Jumpin said: I doubt Nintendo will even go past the power of the current PS3 console, mostly because of the price of manufacturing. It was extremely stupid of Microsoft and Sony to release such over-powered consoles, they lost billions of dollars and ended up in a distant second and third place. All of the games released on the Xbox 360 and PS3 could be done on machines with a lower cpu/gpu - and the games that are made to take most advantage of these systems require insane budgets.
What Nintendo will release, will be a system with features that people want, and will buy. |
They would have to fall over themselves and break their own nose to make a console cheaply which has less performance than the PS3. The 32nm process yields between 800M and 1B transistors per 100mm^2 and they would find it difficult to go under 80mm^2 due to the I/O requirements which means that any console they release would pretty much automatically have more transistors than the PS3 whether they want that many or not along with improvements in efficiency yielded by improvements in technology and design.
Happy Squirriel said:
I’m not talking about the feasibility of an approach like this nearly as much as I am talking from a conceptual standpoint. Understandably, one of the main reasons why Nintendo claimed to have chosen the hardware they did with the Wii was because of the development costs that would be associated with the HD console games; and this was of particular concern to Nintendo because you can’t try to make new and unusual software when you need to put tens of millions of dollars towards graphics to "Keep up with the Joneses" ...
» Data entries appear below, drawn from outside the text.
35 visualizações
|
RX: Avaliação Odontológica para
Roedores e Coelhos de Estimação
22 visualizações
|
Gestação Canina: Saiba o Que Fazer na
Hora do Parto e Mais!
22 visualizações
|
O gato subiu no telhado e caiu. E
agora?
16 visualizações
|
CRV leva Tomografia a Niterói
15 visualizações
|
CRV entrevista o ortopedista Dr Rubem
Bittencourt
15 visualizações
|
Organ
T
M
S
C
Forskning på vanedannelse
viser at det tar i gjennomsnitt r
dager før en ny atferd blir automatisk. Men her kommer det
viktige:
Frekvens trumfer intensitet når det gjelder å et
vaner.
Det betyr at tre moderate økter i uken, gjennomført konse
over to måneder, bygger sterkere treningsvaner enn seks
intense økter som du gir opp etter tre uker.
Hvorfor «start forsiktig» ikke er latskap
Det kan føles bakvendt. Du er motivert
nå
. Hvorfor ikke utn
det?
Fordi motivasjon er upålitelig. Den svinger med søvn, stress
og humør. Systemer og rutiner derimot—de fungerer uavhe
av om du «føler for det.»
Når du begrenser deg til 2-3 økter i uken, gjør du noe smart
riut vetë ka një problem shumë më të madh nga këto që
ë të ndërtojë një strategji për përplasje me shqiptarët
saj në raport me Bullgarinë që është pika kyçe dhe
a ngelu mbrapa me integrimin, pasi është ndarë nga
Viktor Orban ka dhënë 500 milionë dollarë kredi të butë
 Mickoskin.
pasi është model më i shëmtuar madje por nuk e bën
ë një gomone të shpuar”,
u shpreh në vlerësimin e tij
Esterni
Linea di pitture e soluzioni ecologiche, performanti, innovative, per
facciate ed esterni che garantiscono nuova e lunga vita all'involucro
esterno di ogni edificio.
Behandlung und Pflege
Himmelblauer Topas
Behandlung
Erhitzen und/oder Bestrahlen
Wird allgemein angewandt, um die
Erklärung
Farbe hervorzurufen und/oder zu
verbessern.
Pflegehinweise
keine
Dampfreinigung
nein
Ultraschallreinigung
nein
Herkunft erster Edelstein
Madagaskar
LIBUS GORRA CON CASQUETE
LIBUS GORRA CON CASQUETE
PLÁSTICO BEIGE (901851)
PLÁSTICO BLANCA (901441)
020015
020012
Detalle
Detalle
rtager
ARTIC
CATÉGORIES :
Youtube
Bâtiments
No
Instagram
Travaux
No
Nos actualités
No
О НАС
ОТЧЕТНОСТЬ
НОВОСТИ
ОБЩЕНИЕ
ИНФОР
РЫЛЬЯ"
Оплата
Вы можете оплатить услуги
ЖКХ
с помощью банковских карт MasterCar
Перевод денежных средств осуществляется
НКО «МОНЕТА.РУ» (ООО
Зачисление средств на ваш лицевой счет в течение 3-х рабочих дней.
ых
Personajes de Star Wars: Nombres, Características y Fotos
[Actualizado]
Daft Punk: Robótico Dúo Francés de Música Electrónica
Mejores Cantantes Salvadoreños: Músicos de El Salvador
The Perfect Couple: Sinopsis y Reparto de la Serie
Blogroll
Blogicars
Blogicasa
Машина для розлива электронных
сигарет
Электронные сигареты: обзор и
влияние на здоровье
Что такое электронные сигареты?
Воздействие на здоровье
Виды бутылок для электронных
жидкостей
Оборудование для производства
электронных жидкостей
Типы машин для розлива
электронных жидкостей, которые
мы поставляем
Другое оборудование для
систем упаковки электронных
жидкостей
The central thought is, what happens if Nintendo produces a more advanced piece of hardware (which could be dramatically more powerful than the HD consoles in a way) that is designed around keeping software costs limited? I don't think the specifics matter, and my suggestion was entirely theoritical.
Covering your ears to 10 years of technological progress doesn't make sense either when considering the next generation of consoles. I see where you're coming from and I can give you some good answers. Nintendo didn't feel the cost vs benefit of going high definition was worth it for the current round of consoles and they can certainly retain the features which make the Wii a strong platform for them with a next generation Wii successor.
The question of how much Nintendo software would cost to create would still centre around how they approach development. Art assets which have to be physically created are expensive, these are your typical models and textures and Nintendo doesn't have a style which relies on creating realistic worlds and environments so this would not change. They could not avoid an increase in costs whatever they do but they can limit how much a transition to a next generation of software would cost them whilst vastly improved toolsets ought to help as well.
Where hardware is concerned there is only one piece of technology which could be implemented in a console which hasn't this generation to reduce costs and speed development/prototyping and this is the X86 series of processor. As software becomes more complicated the time it takes to compile for out of order processors like the current IBM power range increases and the X86 range has some of the best/fastest compilers in the business as far as I am aware.